Other Anticonvulsants: Evidence for other anticonvulsants like gabapentin, lamotrigine, and topiramate in treating BPSD is limited to case reports and small studies. The risk of side effects, including sedation and cognitive issues, compromises their utility.
Antipsychotics
Antipsychotics are sometimes used for severe symptoms like aggression and psychosis but come with a significant warning. The FDA has issued a black box warning stating that atypical antipsychotics are associated with an increased risk of stroke and death in older patients with dementia-related psychosis.
Brexpiprazole (Rexulti): Recently, the FDA approved brexpiprazole specifically for agitation associated with Alzheimer's dementia, marking the only medication with this indication. Despite this, its use requires careful consideration of the risks, including sedation, weight gain, and restlessness.
Antidepressants
Selective Serotonin Reuptake Inhibitors (SSRIs) are often prescribed for mood changes and anxiety in people with dementia.
Citalopram and Sertraline: These are frequently used and may offer some benefit for anxiety and agitation, particularly at lower doses. However, the evidence for their efficacy in BPSD is mixed, and side effects like QT prolongation with citalopram must be monitored.
Other Relevant Medications
Memantine: Used for moderate-to-severe Alzheimer's, memantine can sometimes help reduce aggression and psychosis with fewer side effects than antipsychotics.
Cholinesterase Inhibitors: Primarily for cognitive symptoms, drugs like donepezil may also slightly reduce agitation in some cases.
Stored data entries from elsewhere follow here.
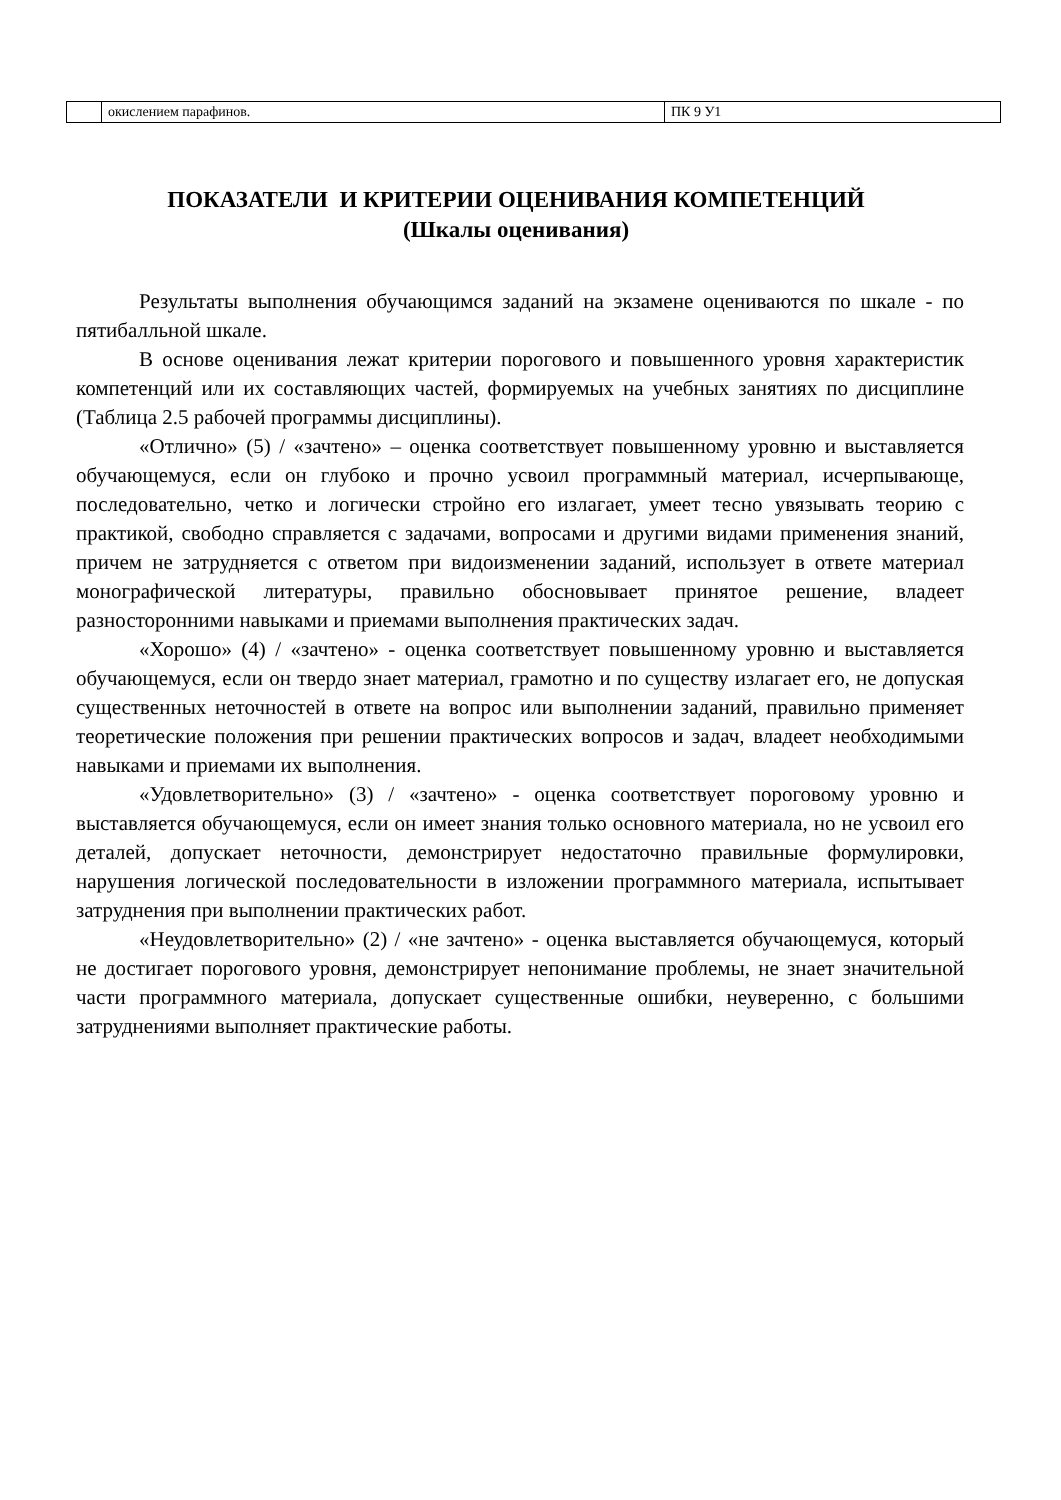| | окислением парафинов. | ПК 9 У1 |
ПОКАЗАТЕЛИ И КРИТЕРИИ ОЦЕНИВАНИЯ КОМПЕТЕНЦИЙ
(Шкалы оценивания)
Результаты выполнения обучающимся заданий на экзамене оцениваются по шкале - по пятибалльной шкале.
В основе оценивания лежат критерии порогового и повышенного уровня характеристик компетенций или их составляющих частей, формируемых на учебных занятиях по дисциплине (Таблица 2.5 рабочей программы дисциплины).
«Отлично» (5) / «зачтено» – оценка соответствует повышенному уровню и выставляется обучающемуся, если он глубоко и прочно усвоил программный материал, исчерпывающе, последовательно, четко и логически стройно его излагает, умеет тесно увязывать теорию с практикой, свободно справляется с задачами, вопросами и другими видами применения знаний, причем не затрудняется с ответом при видоизменении заданий, использует в ответе материал монографической литературы, правильно обосновывает принятое решение, владеет разносторонними навыками и приемами выполнения практических задач.
«Хорошо» (4) / «зачтено» - оценка соответствует повышенному уровню и выставляется обучающемуся, если он твердо знает материал, грамотно и по существу излагает его, не допуская существенных неточностей в ответе на вопрос или выполнении заданий, правильно применяет теоретические положения при решении практических вопросов и задач, владеет необходимыми навыками и приемами их выполнения.
«Удовлетворительно» (3) / «зачтено» - оценка соответствует пороговому уровню и выставляется обучающемуся, если он имеет знания только основного материала, но не усвоил его деталей, допускает неточности, демонстрирует недостаточно правильные формулировки, нарушения логической последовательности в изложении программного материала, испытывает затруднения при выполнении практических работ.
«Неудовлетворительно» (2) / «не зачтено» - оценка выставляется обучающемуся, который не достигает порогового уровня, демонстрирует непонимание проблемы, не знает значительной части программного материала, допускает существенные ошибки, неуверенно, с большими затруднениями выполняет практические работы.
Comparing Key Pharmacological Approaches
Medication Class | Primary Use in Dementia | Evidence for BPSD | Key Considerations & Risks |
---|---|---|---|
Anticonvulsants (e.g., Carbamazepine, Valproate) | Off-label mood stabilizing | Limited to mixed results; low for valproate | Sedation, dizziness, gastrointestinal issues, risk of falls; Valproate ineffective for agitation |
Antipsychotics (e.g., Brexpiprazole, Risperidone) | Severe agitation, aggression, psychosis | Moderate for specific symptoms; Brexpiprazole FDA-approved for agitation | Black box warning for increased mortality, stroke risk, sedation, falls, weight gain |
Antidepressants (SSRIs) (e.g., Citalopram, Sertraline) | Depression, anxiety, mood changes | Mixed evidence for agitation; requires dose monitoring | Potential for QT prolongation (citalopram), GI side effects, falls, takes weeks to work |
Memantine (a glutamate regulator) | Moderate-to-severe Alzheimer's dementia | Some evidence for reducing aggression and psychosis | Better side-effect profile than antipsychotics, but still can cause confusion, dizziness, constipation |
Cholinesterase Inhibitors (e.g., Donepezil) | Mild-to-moderate Alzheimer's disease | Some evidence of mild reduction in agitation | Side effects include nausea, diarrhea; effectiveness for BPSD varies widely |
Conclusion
There is no single answer to what is the best mood stabilizer for dementia patients? because there is no one-size-fits-all solution. The decision to use medication is a complex one, involving careful consideration of the specific symptoms, their severity, the patient’s overall health, and the potential for serious side effects. Non-pharmacological interventions are the first line of treatment, emphasizing a compassionate, person-centered approach. If medication becomes necessary, newer, FDA-approved options like brexpiprazole for specific symptoms or carefully chosen antidepressants may be considered, while older mood stabilizers like valproate have shown limited efficacy and higher risks. The ultimate goal is to improve the patient’s quality of life and safety by addressing the underlying causes of their distress, rather than simply suppressing symptoms.